## WHAT TO DO
The result should be the lines from the one that contains "- planned liver" to the final line of the entries below, copied exactly and with no pictures.

____ DATA SECTION

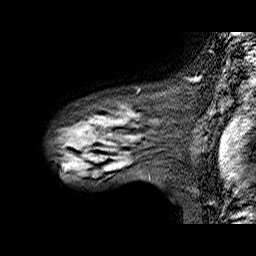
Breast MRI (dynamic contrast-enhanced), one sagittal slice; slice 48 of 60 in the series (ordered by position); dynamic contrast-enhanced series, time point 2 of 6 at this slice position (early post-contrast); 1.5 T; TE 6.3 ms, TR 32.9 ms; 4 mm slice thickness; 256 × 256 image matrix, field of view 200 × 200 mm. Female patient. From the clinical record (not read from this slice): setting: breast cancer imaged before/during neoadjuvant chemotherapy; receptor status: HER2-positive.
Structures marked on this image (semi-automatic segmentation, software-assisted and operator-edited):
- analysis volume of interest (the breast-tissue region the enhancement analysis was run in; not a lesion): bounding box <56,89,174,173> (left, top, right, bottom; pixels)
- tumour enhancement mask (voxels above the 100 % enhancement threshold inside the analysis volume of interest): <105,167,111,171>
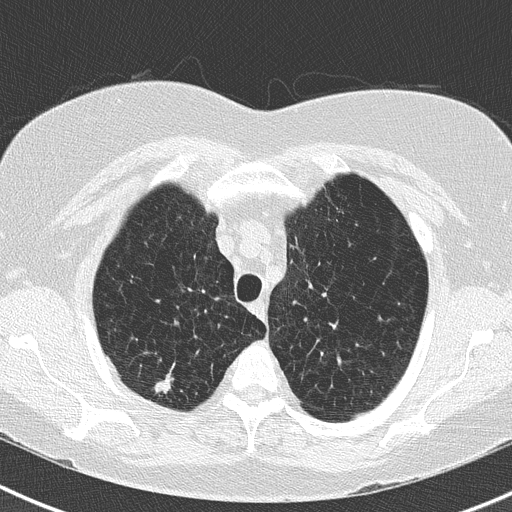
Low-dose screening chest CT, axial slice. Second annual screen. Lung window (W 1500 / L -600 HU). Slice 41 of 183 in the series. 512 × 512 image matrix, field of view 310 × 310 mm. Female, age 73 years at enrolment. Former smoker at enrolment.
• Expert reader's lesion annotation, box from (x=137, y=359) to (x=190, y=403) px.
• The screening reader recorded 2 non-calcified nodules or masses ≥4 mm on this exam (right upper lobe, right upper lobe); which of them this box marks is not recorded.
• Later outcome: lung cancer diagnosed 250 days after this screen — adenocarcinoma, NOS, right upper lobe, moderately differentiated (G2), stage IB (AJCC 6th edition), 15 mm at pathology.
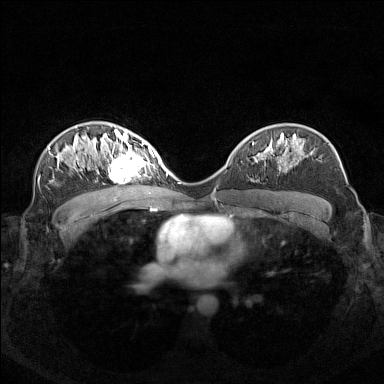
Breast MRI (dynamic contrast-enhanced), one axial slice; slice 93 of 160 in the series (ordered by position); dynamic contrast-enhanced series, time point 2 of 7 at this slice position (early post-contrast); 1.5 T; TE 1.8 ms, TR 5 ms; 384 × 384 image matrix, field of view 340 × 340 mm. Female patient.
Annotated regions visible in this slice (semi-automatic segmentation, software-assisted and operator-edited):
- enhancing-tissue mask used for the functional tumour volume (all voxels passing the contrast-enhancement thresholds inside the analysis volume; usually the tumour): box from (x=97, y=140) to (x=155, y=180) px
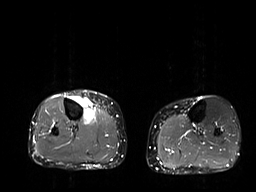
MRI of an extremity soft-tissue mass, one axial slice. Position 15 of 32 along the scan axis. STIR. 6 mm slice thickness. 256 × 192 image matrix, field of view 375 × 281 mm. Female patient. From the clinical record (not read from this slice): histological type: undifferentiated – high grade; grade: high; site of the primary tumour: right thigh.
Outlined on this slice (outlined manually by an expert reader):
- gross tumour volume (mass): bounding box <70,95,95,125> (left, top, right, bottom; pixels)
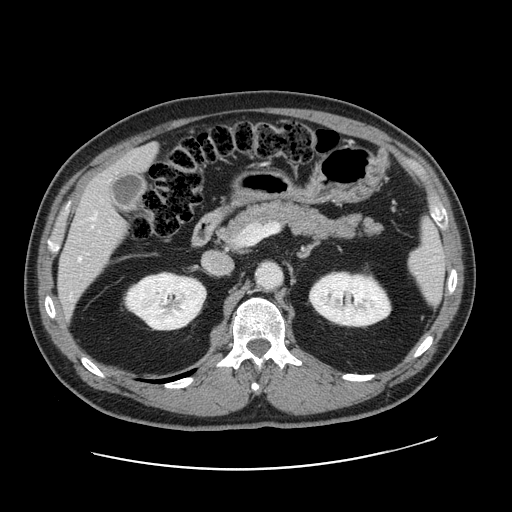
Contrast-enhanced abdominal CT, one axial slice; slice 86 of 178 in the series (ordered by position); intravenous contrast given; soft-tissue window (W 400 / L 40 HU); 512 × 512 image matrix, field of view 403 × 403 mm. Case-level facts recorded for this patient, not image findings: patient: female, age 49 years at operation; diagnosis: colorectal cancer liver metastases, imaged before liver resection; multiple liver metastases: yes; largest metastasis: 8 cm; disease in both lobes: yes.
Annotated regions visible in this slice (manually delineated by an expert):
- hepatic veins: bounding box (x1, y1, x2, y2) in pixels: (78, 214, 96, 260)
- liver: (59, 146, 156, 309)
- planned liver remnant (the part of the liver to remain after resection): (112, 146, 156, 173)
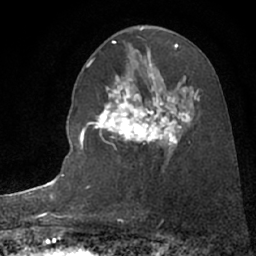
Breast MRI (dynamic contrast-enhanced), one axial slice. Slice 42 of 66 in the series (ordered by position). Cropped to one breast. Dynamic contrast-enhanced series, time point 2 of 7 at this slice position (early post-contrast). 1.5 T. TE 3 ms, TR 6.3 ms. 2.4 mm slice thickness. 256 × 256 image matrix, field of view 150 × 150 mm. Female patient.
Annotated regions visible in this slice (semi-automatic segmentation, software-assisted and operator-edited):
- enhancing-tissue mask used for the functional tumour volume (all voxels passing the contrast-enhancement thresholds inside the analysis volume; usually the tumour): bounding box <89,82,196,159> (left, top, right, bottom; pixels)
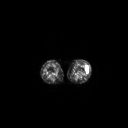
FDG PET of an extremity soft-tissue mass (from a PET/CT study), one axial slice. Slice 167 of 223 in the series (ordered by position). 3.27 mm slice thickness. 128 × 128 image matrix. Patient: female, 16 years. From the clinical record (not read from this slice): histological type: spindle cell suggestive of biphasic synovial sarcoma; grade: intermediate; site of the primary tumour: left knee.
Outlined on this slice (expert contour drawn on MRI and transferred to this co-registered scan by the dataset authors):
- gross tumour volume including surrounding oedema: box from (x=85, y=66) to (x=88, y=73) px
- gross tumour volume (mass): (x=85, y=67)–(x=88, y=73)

________

## SOLUTION TO THIS PROBLEM
- planned liver remnant (the part of the liver to remain after resection): (112, 146, 156, 173)
Breast MRI (dynamic contrast-enhanced), one axial slice. Slice 42 of 66 in the series (ordered by position). Cropped to one breast. Dynamic contrast-enhanced series, time point 2 of 7 at this slice position (early post-contrast). 1.5 T. TE 3 ms, TR 6.3 ms. 2.4 mm slice thickness. 256 × 256 image matrix, field of view 150 × 150 mm. Female patient.
Annotated regions visible in this slice (semi-automatic segmentation, software-assisted and operator-edited):
- enhancing-tissue mask used for the functional tumour volume (all voxels passing the contrast-enhancement thresholds inside the analysis volume; usually the tumour): bounding box <89,82,196,159> (left, top, right, bottom; pixels)
FDG PET of an extremity soft-tissue mass (from a PET/CT study), one axial slice. Slice 167 of 223 in the series (ordered by position). 3.27 mm slice thickness. 128 × 128 image matrix. Patient: female, 16 years. From the clinical record (not read from this slice): histological type: spindle cell suggestive of biphasic synovial sarcoma; grade: intermediate; site of the primary tumour: left knee.
Outlined on this slice (expert contour drawn on MRI and transferred to this co-registered scan by the dataset authors):
- gross tumour volume including surrounding oedema: box from (x=85, y=66) to (x=88, y=73) px
- gross tumour volume (mass): (x=85, y=67)–(x=88, y=73)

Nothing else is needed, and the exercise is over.